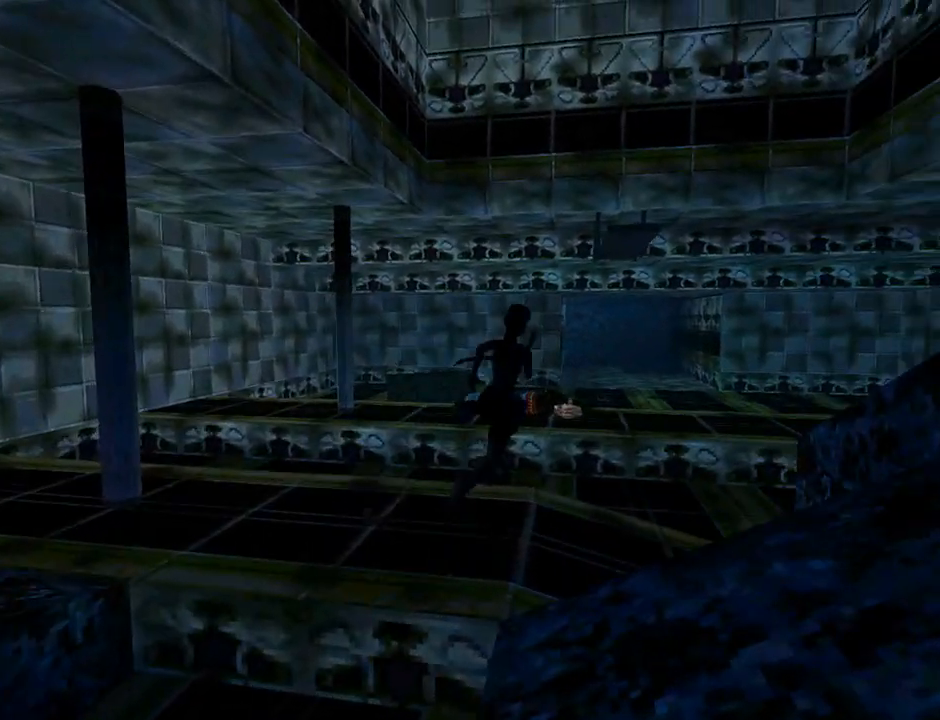
{"buttons": ["L1", "DPAD_UP", "DPAD_RIGHT"], "left_stick": "center", "events": [[33, "SQUARE", "down"], [333, "L1", "down"], [400, "SQUARE", "up"]]}
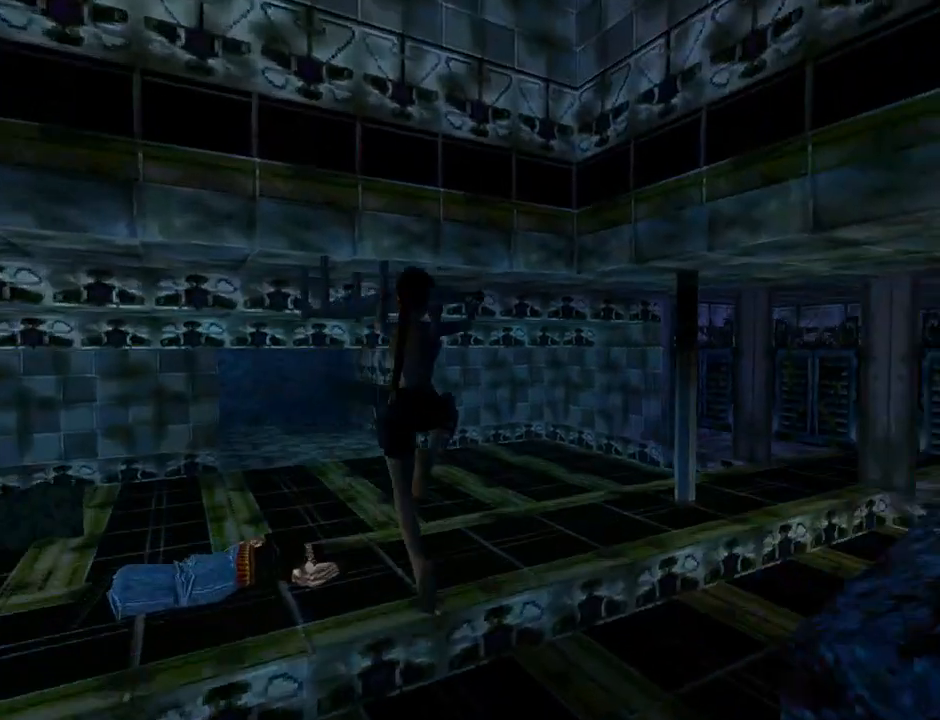
{"buttons": ["L1", "DPAD_UP", "DPAD_RIGHT"], "left_stick": "center", "events": []}
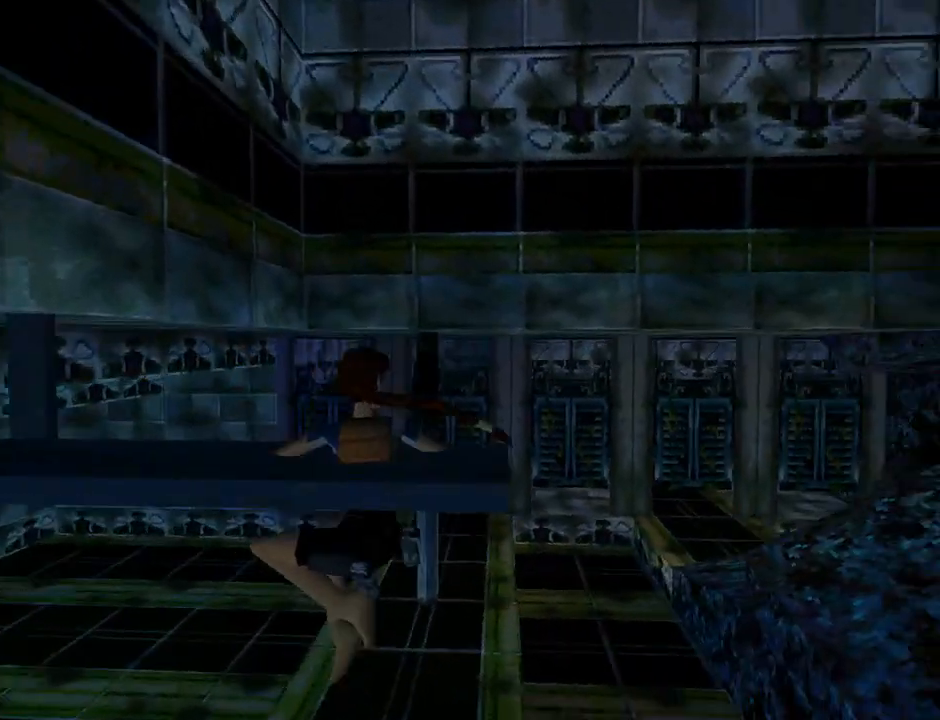
{"buttons": ["DPAD_UP", "DPAD_RIGHT"], "left_stick": "center", "events": [[100, "DPAD_RIGHT", "up"], [467, "DPAD_RIGHT", "down"], [467, "L1", "up"]]}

**GOAL OF THE EXERCISE**
Transcribe the listing above in full. Pictures are not part of the copy.

**RESPONSE TO THIS EXERCISE**
{"buttons": ["L1", "DPAD_UP", "DPAD_RIGHT"], "left_stick": "center", "events": [[33, "SQUARE", "down"], [333, "L1", "down"], [400, "SQUARE", "up"]]}
{"buttons": ["L1", "DPAD_UP", "DPAD_RIGHT"], "left_stick": "center", "events": []}
{"buttons": ["DPAD_UP", "DPAD_RIGHT"], "left_stick": "center", "events": [[100, "DPAD_RIGHT", "up"], [467, "DPAD_RIGHT", "down"], [467, "L1", "up"]]}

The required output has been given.